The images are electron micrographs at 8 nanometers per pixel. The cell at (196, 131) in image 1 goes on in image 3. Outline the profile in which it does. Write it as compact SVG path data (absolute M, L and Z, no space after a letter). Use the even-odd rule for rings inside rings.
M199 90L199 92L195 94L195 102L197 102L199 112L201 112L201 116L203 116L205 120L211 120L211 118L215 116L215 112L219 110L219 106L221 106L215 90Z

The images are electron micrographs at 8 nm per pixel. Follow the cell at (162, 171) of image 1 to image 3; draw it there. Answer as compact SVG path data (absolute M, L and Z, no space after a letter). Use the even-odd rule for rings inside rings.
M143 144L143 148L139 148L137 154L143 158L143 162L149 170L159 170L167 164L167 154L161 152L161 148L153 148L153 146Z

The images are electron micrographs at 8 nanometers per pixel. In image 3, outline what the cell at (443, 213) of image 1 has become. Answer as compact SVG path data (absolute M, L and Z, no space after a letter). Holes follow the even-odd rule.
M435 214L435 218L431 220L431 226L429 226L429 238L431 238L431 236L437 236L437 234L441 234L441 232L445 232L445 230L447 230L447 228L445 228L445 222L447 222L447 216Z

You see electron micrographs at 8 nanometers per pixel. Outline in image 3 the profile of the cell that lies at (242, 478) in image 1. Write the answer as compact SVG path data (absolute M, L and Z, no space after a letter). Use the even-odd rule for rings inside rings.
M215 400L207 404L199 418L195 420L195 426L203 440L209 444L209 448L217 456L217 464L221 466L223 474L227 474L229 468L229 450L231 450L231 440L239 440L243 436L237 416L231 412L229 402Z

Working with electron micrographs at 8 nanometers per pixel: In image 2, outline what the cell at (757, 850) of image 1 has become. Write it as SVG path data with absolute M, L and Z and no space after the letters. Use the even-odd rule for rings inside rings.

## [TASK PROMPT]
Reproduce the data shown above with every line intact.

## [SOLUTION TO THIS PROBLEM]
The images are electron micrographs at 8 nanometers per pixel. The cell at (196, 131) in image 1 goes on in image 3. Outline the profile in which it does. Write it as compact SVG path data (absolute M, L and Z, no space after a letter). Use the even-odd rule for rings inside rings.
M199 90L199 92L195 94L195 102L197 102L199 112L201 112L201 116L203 116L205 120L211 120L211 118L215 116L215 112L219 110L219 106L221 106L215 90Z

The images are electron micrographs at 8 nm per pixel. Follow the cell at (162, 171) of image 1 to image 3; draw it there. Answer as compact SVG path data (absolute M, L and Z, no space after a letter). Use the even-odd rule for rings inside rings.
M143 144L143 148L139 148L137 154L143 158L143 162L149 170L159 170L167 164L167 154L161 152L161 148L153 148L153 146Z

The images are electron micrographs at 8 nanometers per pixel. In image 3, outline what the cell at (443, 213) of image 1 has become. Answer as compact SVG path data (absolute M, L and Z, no space after a letter). Holes follow the even-odd rule.
M435 214L435 218L431 220L431 226L429 226L429 238L431 238L431 236L437 236L437 234L441 234L441 232L445 232L445 230L447 230L447 228L445 228L445 222L447 222L447 216Z

You see electron micrographs at 8 nanometers per pixel. Outline in image 3 the profile of the cell that lies at (242, 478) in image 1. Write the answer as compact SVG path data (absolute M, L and Z, no space after a letter). Use the even-odd rule for rings inside rings.
M215 400L207 404L199 418L195 420L195 426L203 440L209 444L209 448L217 456L217 464L221 466L223 474L227 474L229 468L229 450L231 450L231 440L239 440L243 436L237 416L231 412L229 402Z

Working with electron micrographs at 8 nanometers per pixel: In image 2, outline what the cell at (757, 850) of image 1 has become. Write it as SVG path data with absolute M, L and Z and no space after the letters. Use the even-odd rule for rings inside rings.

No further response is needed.